### TEXTE SOURCE
Les GAFAM ne feront pas «plier» le Canada, soutient le ministre Miller

Les géants américains du numérique ne feront pas « plier » Ottawa en matière de découvrabilité et de valorisation de la culture du pays, a soutenu le ministre fédéral de l’Identité et de la Culture canadiennes, Marc Miller.

M. Miller a refusé de s’avancer, lundi, sur les détails entourant les concessions demandées par l’administration Trump en matière de culture et de protection de la langue française dans les dernières négociations commerciales entre le Canada et les États-Unis.

Il a toutefois laissé entendre que la question de la découvrabilité des contenus québécois et canadiens sur les grandes plateformes américaines de diffusion en ligne figurait sur la liste.

« Une chose est claire en ce qui a trait à la découvrabilité de nos œuvres, de nos artistes, de notre culture canadienne, de la culture québécoise : dans la valorisation de notre nation, ce n’est pas les GAFAM qui vont nous faire plier ni les Américains non plus. Point à la ligne », a affirmé M. Miller en conférence de presse, à Montréal.

« Encore une fois, je le répète, le va-et-vient autour de la table de négociations, je ne veux pas en parler. Ça reste confidentiel. La loi sur les langues officielles n’est pas à vendre, notre langue non plus », a poursuivi celui qui est aussi ministre responsable des Langues officielles.

### CONSIGNE A
Recopiez fidèlement le passage de l'article sur le ministre Miller qui va de « Les géants américains » jusqu'à « sur la liste. ».
### CONSIGNE B
Selon l'article sur le ministre Miller, de quel autre domaine Marc Miller est-il aussi le ministre responsable ?

Données enregistrées

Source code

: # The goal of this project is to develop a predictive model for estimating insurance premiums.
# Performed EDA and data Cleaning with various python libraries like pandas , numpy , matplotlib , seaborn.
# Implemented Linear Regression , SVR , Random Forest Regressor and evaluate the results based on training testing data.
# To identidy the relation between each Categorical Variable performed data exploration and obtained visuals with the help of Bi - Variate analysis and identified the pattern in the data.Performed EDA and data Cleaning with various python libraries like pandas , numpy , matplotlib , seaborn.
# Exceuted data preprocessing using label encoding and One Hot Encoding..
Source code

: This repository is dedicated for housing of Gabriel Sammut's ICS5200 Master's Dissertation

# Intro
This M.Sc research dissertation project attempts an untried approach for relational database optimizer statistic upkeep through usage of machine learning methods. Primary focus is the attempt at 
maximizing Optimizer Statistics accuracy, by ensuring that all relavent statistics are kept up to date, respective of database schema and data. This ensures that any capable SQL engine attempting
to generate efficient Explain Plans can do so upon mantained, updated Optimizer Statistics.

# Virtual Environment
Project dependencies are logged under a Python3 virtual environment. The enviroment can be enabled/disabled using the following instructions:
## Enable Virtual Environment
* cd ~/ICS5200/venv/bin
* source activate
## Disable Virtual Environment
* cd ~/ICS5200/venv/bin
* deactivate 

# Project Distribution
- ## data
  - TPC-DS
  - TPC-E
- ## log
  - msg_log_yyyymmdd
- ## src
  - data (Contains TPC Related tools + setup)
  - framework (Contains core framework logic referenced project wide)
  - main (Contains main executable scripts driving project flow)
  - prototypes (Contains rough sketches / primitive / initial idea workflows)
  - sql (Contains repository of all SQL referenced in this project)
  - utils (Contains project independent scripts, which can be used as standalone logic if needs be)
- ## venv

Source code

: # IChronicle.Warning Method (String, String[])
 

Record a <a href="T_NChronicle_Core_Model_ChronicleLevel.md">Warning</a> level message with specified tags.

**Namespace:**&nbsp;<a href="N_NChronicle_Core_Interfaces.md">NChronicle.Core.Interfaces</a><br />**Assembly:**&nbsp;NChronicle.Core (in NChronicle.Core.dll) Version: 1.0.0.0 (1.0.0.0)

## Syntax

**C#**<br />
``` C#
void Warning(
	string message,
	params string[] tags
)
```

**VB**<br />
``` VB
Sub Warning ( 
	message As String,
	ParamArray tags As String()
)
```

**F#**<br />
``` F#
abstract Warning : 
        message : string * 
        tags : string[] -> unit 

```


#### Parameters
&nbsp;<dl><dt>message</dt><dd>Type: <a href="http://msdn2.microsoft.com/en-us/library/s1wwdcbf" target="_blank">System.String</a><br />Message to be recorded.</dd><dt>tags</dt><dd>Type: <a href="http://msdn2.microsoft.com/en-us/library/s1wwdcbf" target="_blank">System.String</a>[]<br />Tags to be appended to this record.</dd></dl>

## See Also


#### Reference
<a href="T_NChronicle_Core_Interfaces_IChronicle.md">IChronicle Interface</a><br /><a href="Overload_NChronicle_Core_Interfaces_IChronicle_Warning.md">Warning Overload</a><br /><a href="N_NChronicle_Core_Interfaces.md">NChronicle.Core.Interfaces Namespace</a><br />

### RÉSULTAT ATTENDU A
Les géants américains du numérique ne feront pas « plier » Ottawa en matière de découvrabilité et de valorisation de la culture du pays, a soutenu le ministre fédéral de l’Identité et de la Culture canadiennes, Marc Miller.

M. Miller a refusé de s’avancer, lundi, sur les détails entourant les concessions demandées par l’administration Trump en matière de culture et de protection de la langue française dans les dernières négociations commerciales entre le Canada et les États-Unis.

Il a toutefois laissé entendre que la question de la découvrabilité des contenus québécois et canadiens sur les grandes plateformes américaines de diffusion en ligne figurait sur la liste.

### RÉSULTAT ATTENDU B
Il est aussi ministre responsable des Langues officielles.